§ Work required: Reproduce the following material in full, keeping every line, character, and blank line unchanged.

§ Input data:
[Start of Attachment]

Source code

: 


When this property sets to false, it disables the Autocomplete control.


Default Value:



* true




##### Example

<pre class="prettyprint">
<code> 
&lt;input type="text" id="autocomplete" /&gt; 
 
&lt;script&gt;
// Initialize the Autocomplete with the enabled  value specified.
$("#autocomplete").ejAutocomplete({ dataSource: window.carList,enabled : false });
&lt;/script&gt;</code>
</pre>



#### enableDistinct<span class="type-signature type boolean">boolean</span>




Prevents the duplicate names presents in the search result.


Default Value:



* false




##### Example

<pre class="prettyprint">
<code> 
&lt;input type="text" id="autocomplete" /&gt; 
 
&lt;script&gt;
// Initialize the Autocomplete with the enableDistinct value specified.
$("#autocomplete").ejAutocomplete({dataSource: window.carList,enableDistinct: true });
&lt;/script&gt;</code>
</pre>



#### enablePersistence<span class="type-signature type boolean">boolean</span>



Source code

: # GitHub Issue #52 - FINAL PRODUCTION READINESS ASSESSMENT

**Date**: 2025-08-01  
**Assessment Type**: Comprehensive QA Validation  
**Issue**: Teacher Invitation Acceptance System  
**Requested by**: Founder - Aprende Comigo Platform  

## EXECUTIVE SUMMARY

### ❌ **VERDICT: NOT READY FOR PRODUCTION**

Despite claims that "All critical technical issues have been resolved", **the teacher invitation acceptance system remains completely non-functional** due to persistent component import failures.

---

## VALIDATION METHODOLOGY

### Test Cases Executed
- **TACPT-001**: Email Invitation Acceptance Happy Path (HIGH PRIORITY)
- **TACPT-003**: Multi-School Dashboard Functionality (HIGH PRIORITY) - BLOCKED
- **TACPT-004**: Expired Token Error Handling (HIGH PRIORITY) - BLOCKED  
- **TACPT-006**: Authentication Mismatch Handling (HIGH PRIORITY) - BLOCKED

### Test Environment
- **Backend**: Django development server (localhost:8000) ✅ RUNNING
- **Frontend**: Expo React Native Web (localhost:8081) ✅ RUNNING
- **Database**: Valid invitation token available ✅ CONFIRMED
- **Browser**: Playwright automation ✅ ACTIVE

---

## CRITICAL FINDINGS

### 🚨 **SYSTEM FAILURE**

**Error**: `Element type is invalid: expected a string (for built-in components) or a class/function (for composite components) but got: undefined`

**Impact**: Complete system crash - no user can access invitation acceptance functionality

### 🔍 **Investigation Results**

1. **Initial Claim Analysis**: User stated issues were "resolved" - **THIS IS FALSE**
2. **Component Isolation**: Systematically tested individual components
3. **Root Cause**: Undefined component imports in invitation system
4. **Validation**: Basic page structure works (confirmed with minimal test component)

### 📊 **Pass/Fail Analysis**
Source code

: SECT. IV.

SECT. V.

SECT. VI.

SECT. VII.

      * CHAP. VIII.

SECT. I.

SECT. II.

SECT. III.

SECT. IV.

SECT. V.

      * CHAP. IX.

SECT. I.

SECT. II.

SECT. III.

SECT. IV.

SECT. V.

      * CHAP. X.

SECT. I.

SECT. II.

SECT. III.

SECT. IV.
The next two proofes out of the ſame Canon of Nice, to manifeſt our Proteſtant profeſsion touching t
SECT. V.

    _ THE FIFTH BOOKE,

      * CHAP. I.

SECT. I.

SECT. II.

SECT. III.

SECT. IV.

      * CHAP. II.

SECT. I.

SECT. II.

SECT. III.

[End of Attachment]

§ Solution to this problem:
Source code

: 


When this property sets to false, it disables the Autocomplete control.


Default Value:



* true




##### Example

<pre class="prettyprint">
<code> 
&lt;input type="text" id="autocomplete" /&gt; 
 
&lt;script&gt;
// Initialize the Autocomplete with the enabled  value specified.
$("#autocomplete").ejAutocomplete({ dataSource: window.carList,enabled : false });
&lt;/script&gt;</code>
</pre>



#### enableDistinct<span class="type-signature type boolean">boolean</span>




Prevents the duplicate names presents in the search result.


Default Value:



* false




##### Example

<pre class="prettyprint">
<code> 
&lt;input type="text" id="autocomplete" /&gt; 
 
&lt;script&gt;
// Initialize the Autocomplete with the enableDistinct value specified.
$("#autocomplete").ejAutocomplete({dataSource: window.carList,enableDistinct: true });
&lt;/script&gt;</code>
</pre>



#### enablePersistence<span class="type-signature type boolean">boolean</span>



Source code

: # GitHub Issue #52 - FINAL PRODUCTION READINESS ASSESSMENT

**Date**: 2025-08-01  
**Assessment Type**: Comprehensive QA Validation  
**Issue**: Teacher Invitation Acceptance System  
**Requested by**: Founder - Aprende Comigo Platform  

## EXECUTIVE SUMMARY

### ❌ **VERDICT: NOT READY FOR PRODUCTION**

Despite claims that "All critical technical issues have been resolved", **the teacher invitation acceptance system remains completely non-functional** due to persistent component import failures.

---

## VALIDATION METHODOLOGY

### Test Cases Executed
- **TACPT-001**: Email Invitation Acceptance Happy Path (HIGH PRIORITY)
- **TACPT-003**: Multi-School Dashboard Functionality (HIGH PRIORITY) - BLOCKED
- **TACPT-004**: Expired Token Error Handling (HIGH PRIORITY) - BLOCKED  
- **TACPT-006**: Authentication Mismatch Handling (HIGH PRIORITY) - BLOCKED

### Test Environment
- **Backend**: Django development server (localhost:8000) ✅ RUNNING
- **Frontend**: Expo React Native Web (localhost:8081) ✅ RUNNING
- **Database**: Valid invitation token available ✅ CONFIRMED
- **Browser**: Playwright automation ✅ ACTIVE

---

## CRITICAL FINDINGS

### 🚨 **SYSTEM FAILURE**

**Error**: `Element type is invalid: expected a string (for built-in components) or a class/function (for composite components) but got: undefined`

**Impact**: Complete system crash - no user can access invitation acceptance functionality

### 🔍 **Investigation Results**

1. **Initial Claim Analysis**: User stated issues were "resolved" - **THIS IS FALSE**
2. **Component Isolation**: Systematically tested individual components
3. **Root Cause**: Undefined component imports in invitation system
4. **Validation**: Basic page structure works (confirmed with minimal test component)

### 📊 **Pass/Fail Analysis**
Source code

: SECT. IV.

SECT. V.

SECT. VI.

SECT. VII.

      * CHAP. VIII.

SECT. I.

SECT. II.

SECT. III.

SECT. IV.

SECT. V.

      * CHAP. IX.

SECT. I.

SECT. II.

SECT. III.

SECT. IV.

SECT. V.

      * CHAP. X.

SECT. I.

SECT. II.

SECT. III.

SECT. IV.
The next two proofes out of the ſame Canon of Nice, to manifeſt our Proteſtant profeſsion touching t
SECT. V.

    _ THE FIFTH BOOKE,

      * CHAP. I.

SECT. I.

SECT. II.

SECT. III.

SECT. IV.

      * CHAP. II.

SECT. I.

SECT. II.

SECT. III.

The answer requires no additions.